[start of Page text]
Wednesday, October 27, 2010

October 27: Saint Namatius

I often wonder what kind of legacy I'm going to leave behind.  As a writer, of course, I want to leave behind a few books that people are still reading fifty or a hundred years after I die.  As a father, I want to be remembered by my daughter and son as a presence of love and support.  I want my daughter to remember the nights I read Charlotte's Web to her, doing character voices, making her imagine the manure pile in Wilbur's barn.  I want my son to remember the nights I sang him to sleep, rubbing his head and back like I was polishing a delicate flute of Waterford crystal.  As a teacher, I want my students to remember me as a person who taught them how to live better lives (and hopefully avoid comma splices).  As a Christian, I honestly don't know what my legacy is going to be.  It may be this blog, floating out in cyberspace like a note floating in a bottle in the Pacific.  Forever unread.

The saints who intrigue me the most are the ones whose biographies start out something like this:  "Not much is known about Saint Joe Schmo..."  It's as if their entire lives are empty chalkboards, and, yet, they're regarded holy enough to be saints.  That's astounding to me.  That would be like me winning the Nobel Prize in Literature because the members of the Swedish Academy heard from a friend's cousin that I'm a good writer.  It just doesn't work that way.

Last night, I started teaching a spiritual journaling workshop.  It was a good first night, with a lot of sharing of stories and backgrounds.  The focus of the session was trying to define what our "present periods" are and how we all go about trying to preserve our histories and pasts.  At one point in the evening, we discussed cemeteries  and how visiting one gives you a sense of clarity and peace.  I have been a cemetery stalker for a long time (not in the Ouija board, chicken blood sense).  I find strolling among headstones, reading names, noting birth and death dates, grounds me.  It reminds me of how trivial most of the things that occupy my days really are.  And it also reminds me that, when I'm long gone from this little rock of a planet, the only physical reminder that I've walked, breathed, spoken, took craps, loved my wife and children, or wrote poetry is going to be a piece of marble with my name chiseled into it.  That's it.  For a majority of the residents of cemeteries, that's the sum total of their legacies.  A slab of cold stone.
[end of Page text]
[start of Data segment]
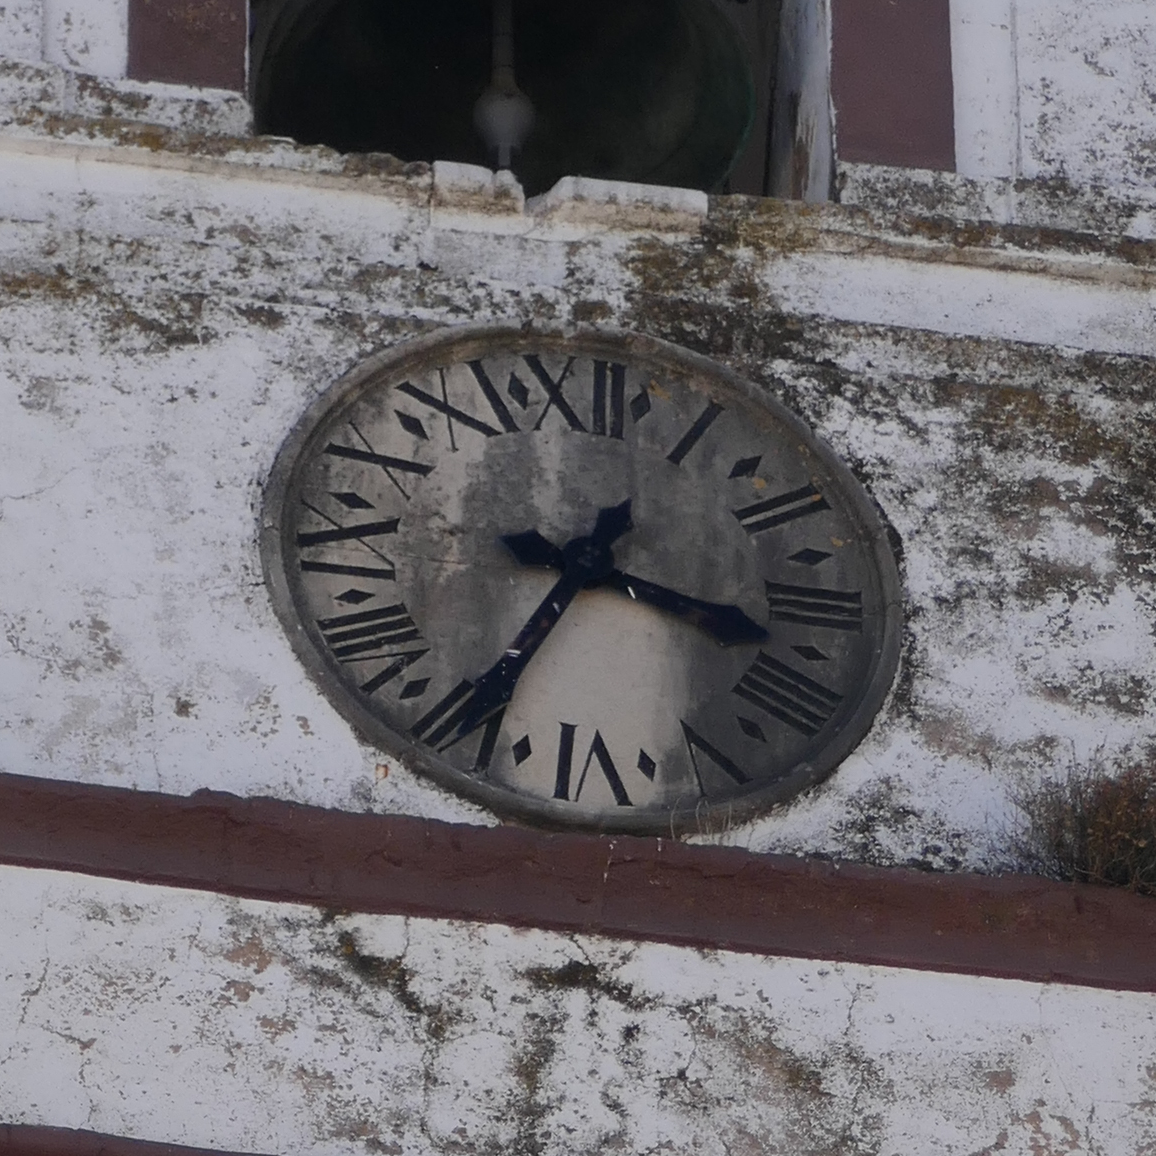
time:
[end of Data segment]
> Set tasks
1. From the Saint Namatius post above, set down the passage that begins at the words "The saints who" and stops after the words "work that way.".
2. Answer these from the Saint Namatius post above:
(a) What book does the writer read to his daughter?
(b) What prize does the writer imagine winning in his comparison about little-known saints?
(c) What kind of workshop did the writer start teaching last night?

> Exercise responses
1.
The saints who intrigue me the most are the ones whose biographies start out something like this:  "Not much is known about Saint Joe Schmo..."  It's as if their entire lives are empty chalkboards, and, yet, they're regarded holy enough to be saints.  That's astounding to me.  That would be like me winning the Nobel Prize in Literature because the members of the Swedish Academy heard from a friend's cousin that I'm a good writer.  It just doesn't work that way.

2.
(a) Charlotte's Web
(b) The Nobel Prize in Literature
(c) A spiritual journaling workshop